Document excerpt —

Begin

On the trip, this trip which has been long, difficult, and boring, the Israelites begin to complain. Now, I don’t want to be too critical of that, nor should any of us be. The furnace went -out at our house this week – Monday, I think it was – and it got cold. Carissa and I complained, as you do. It was “way down” to 60 degrees at the coldest point. And honestly, that’s really not that cold. I mean, think about what people did in South Dakota 130 years ago. I’m sure most houses were substantially colder than 60 degrees on the day of a blizzard. So we do the same thing; it’s very easy to take what you have for granted.
And beyond that, we can often forget what things were like before. I think the Israelites suggest that “at least the food was better in Egypt” out of the same sort of logic that can cause any one of us to wish to return to an earlier time in our lives. Sometimes, earlier times were better; but honestly, most of the time, we forget the things about the “good ol’ days” that were worse than now, because we’re idealizing the things we miss. If the Israelites had given it much thought, they certainly wouldn’t’ve been wishing for Egyptian food at the cost of days of rest, the ability to control their own lives, and the promise of better days ahead. But, in a moment of difficulty, it’s very easy to make a desire to go back to something before.
So, that’s when we get to the tricky part of the passage; see, this is where the book of Numbers tells us that “The Lord sent poisonous serpents among the people, and they bit the people, so many Israelites died.” Now, to my ear, that makes God sound petty and childish.
It’s one of those situations where I think we have to acknowledge that the writers of Scripture were more often concerned with explaining everything than they were with necessarily being consistent in their portrayal of God. So, in order to explain a plague of snakes, they say, “God did it; clean, easy answer.” Unfortunately, I don’t think that works for me; it doesn’t sound like the God I know. I don’t know God to punish everyone every time we complain about something. So I prefer to think of it in one way, but your mileage may vary.
Regardless, there are these poisonous snakes around, and people are dying. The Israelites ask Moses for guidance, and Moses prays to God. See, this is part of why I don’t love (or really even understand) that earlier part about God sending the poisonous snakes – God is, in this passage, the one who offers deliverance, not the one who gets the people in trouble in the first place. But either way, Moses’ prayer is answered. God tells Moses to build the highest thing in the camp – a bronze snake on a pole, which will miraculously heal anyone who looks at it. Just as we have in our cultures throughout history, the most important thing is elevated. In this case, it’s a promise of deliverance from God, and it’s healing for people who are desperately in need of it.

End

Given data —
Begin

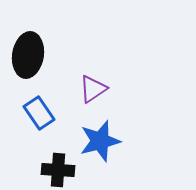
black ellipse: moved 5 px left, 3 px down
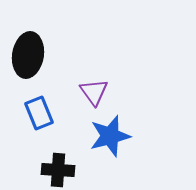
purple triangle: moved 1 px right, 3 px down; rotated 32 degrees counterclockwise
blue rectangle: rotated 12 degrees clockwise
blue star: moved 10 px right, 5 px up
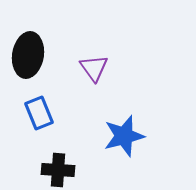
purple triangle: moved 24 px up
blue star: moved 14 px right
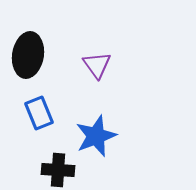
purple triangle: moved 3 px right, 3 px up
blue star: moved 28 px left; rotated 6 degrees counterclockwise
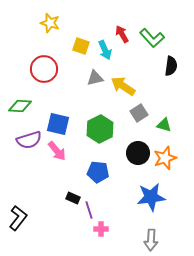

End

Prompt A — Output the part of the sermon excerpt that opens with the words containing "Regardless, there are" and closes with "need of it.", copied word for word.
Prompt B — Gather every line of the entries that contains the string "star", where case counts.

Complete answer A —
Regardless, there are these poisonous snakes around, and people are dying. The Israelites ask Moses for guidance, and Moses prays to God. See, this is part of why I don’t love (or really even understand) that earlier part about God sending the poisonous snakes – God is, in this passage, the one who offers deliverance, not the one who gets the people in trouble in the first place. But either way, Moses’ prayer is answered. God tells Moses to build the highest thing in the camp – a bronze snake on a pole, which will miraculously heal anyone who looks at it. Just as we have in our cultures throughout history, the most important thing is elevated. In this case, it’s a promise of deliverance from God, and it’s healing for people who are desperately in need of it.

Complete answer B —
blue star: moved 10 px right, 5 px up
blue star: moved 14 px right
blue star: moved 28 px left; rotated 6 degrees counterclockwise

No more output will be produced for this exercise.